Kombucha is a probiotic
The tea drink Kombucha is offered as an "elixir of life" and a remedy for almost all diseases. However, the advertised effects have not been scientifically proven.
The tea is said to improve bowel function, activate the immune system and stimulate the metabolism as well as purify the blood. Kombucha is recommended for numerous diseases: for example gout, rheumatism, blemished skin and also as protection against cancer and cardiovascular complaints. Such disease-related statements are not only scientifically not proven, they are also prohibited. Current systematic overview studies have only found case reports on side effects (see below), but no indications of positive effects.
What is Kombucha?
Kombucha is made with the so-called tea or kombucha mushroom, a gelatinous mass that contains a mixture of different bacteria and yeasts. This is why the Kombucha culture is also known as SCOBY ("symbiotic culture of bacteria and yeast"). This ferments sugared tea into a must-like, carbonated drink. During fermentation, alcohol and acetic acid, lactic acid and gluconic acid are produced from the added sugar. This makes kombucha taste sour and contains between 0.7 and 1.3 percent alcohol.
Kombucha was originally part of Asian folk medicine. With us, the tea mushroom is mainly available in health food stores and health food stores, but is also often passed on from hand to hand. Kombucha can be found as a ready-to-drink drink in the food and beverage trade.
What is the finished drink made of?
Kombucha is made from sweetened herbal tea, green tea or black tea.
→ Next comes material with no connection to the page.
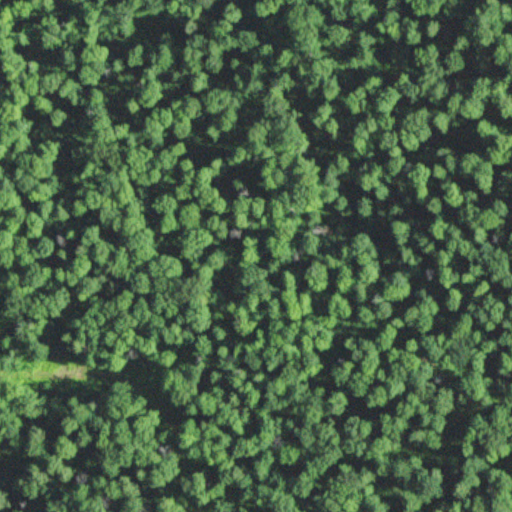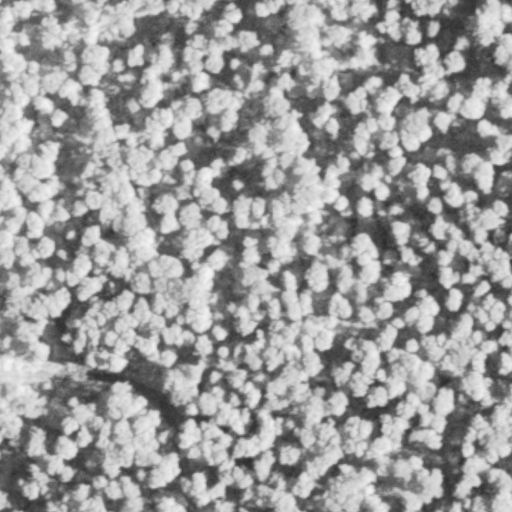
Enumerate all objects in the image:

Depending on the preparation and fermentation time, it sometimes contains as much sugar as lemonade (up to 10 percent). Fermentation also produces carbon dioxide, various acids, especially acetic acid, lactic acid and gluconic acid, and alcohol (0.1 to 2%). Homemade kombucha contains living microorganisms.
How healthy is kombucha?
When properly made, Kombucha is a harmless soft drink, whereby the content of alcohol, caffeine and possibly sugar must be taken into account. Its health effects are comparable to those of other fermented foods, such as sour milk products, whose microorganisms can have a positive effect on the intestinal flora.
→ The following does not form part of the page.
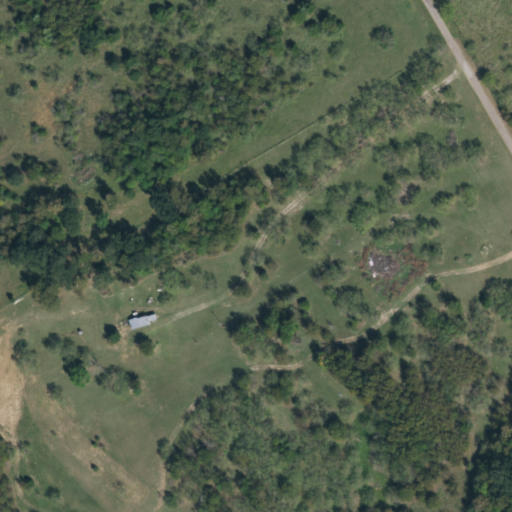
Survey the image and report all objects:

The extent of this effect is unknown with Kombucha. Scientifically proven are only slightly laxative and weak antibacterial effects, which are due to the content of acetic and lactic acid.
Industrially produced kombucha is pasteurized for shelf life reasons. This kills the microorganisms in the fermented drink - they become ineffective. Those who hope for additional effects should only buy products with living cultures.
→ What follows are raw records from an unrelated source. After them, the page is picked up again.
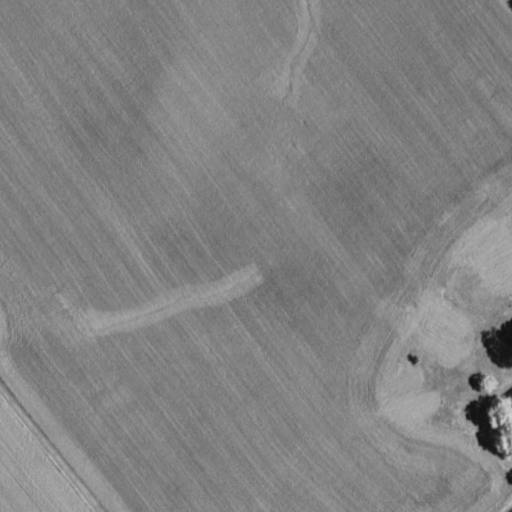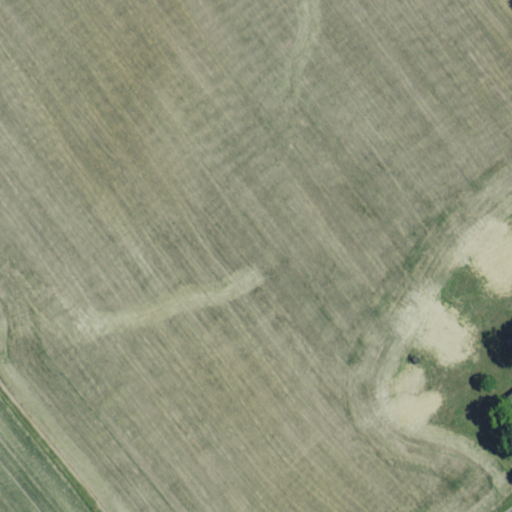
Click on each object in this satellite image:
building: (501, 270)
building: (453, 344)
building: (511, 401)
road: (43, 457)
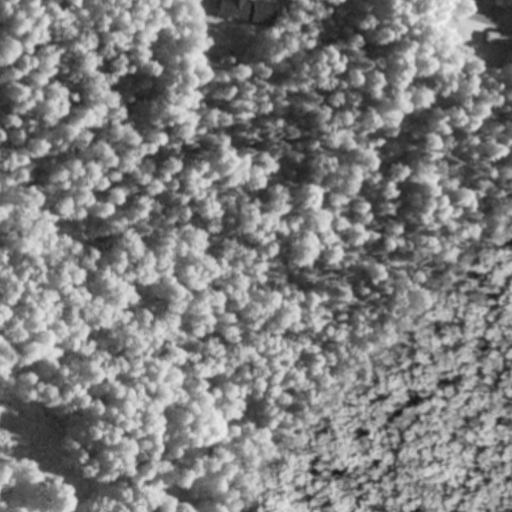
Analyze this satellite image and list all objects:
road: (471, 3)
building: (243, 11)
building: (497, 38)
What should you watch out for during production?
When making kombucha yourself, you need to pay special attention to hygiene. Kombucha contaminated with foreign germs, especially mold (toxins), can cause problems for sensitive people, especially people with an immune deficiency.
Please note when preparing:
- Hands, fermentation vessel (no ceramics!) And equipment must be thoroughly cleaned with hot water before each new batch.
- About 100 milliliters of the finished drink are added to the starter liquid.
- To prevent insect infestation, you have to cover the fermentation vessel with a cloth and secure it with a preserving rubber.
- If mold develops or changes in color and odor, you must discard the entire culture.
Make sure to use a suitable container (e.g. glass) when making it at home. For example, people who had regularly drunk kombucha for six months, which was set in a ceramic vessel with a lead-containing glaze, suffered lead poisoning. The acid from the fermented drink can dissolve the lead from the glaze.
Possible harmful effects
There have been isolated reports of people who have had allergic reactions, nausea, muscle inflammation, dangerous over-acidification of the blood (in one case with fatal consequences), or liver disease after consuming kombucha.
In most cases it was kombucha made at home, and in some cases the source is not recorded. The respective homemade kombucha approach may have been contaminated with harmful microorganisms.
However, these case reports cannot prove that the cause of the serious health problems was actually kombucha.
In terms of food law, Kombucha is a drink of its own with a low alcohol content (0.1-2%). In any case, it is used for refreshment, but not as a remedy. The proportion of sugar, alcohol and caffeine varies greatly. Some commercially available products are useful as low-calorie thirst quenchers. However, the high sales price of up to 4 euros and more per liter is offset by a questionable benefit.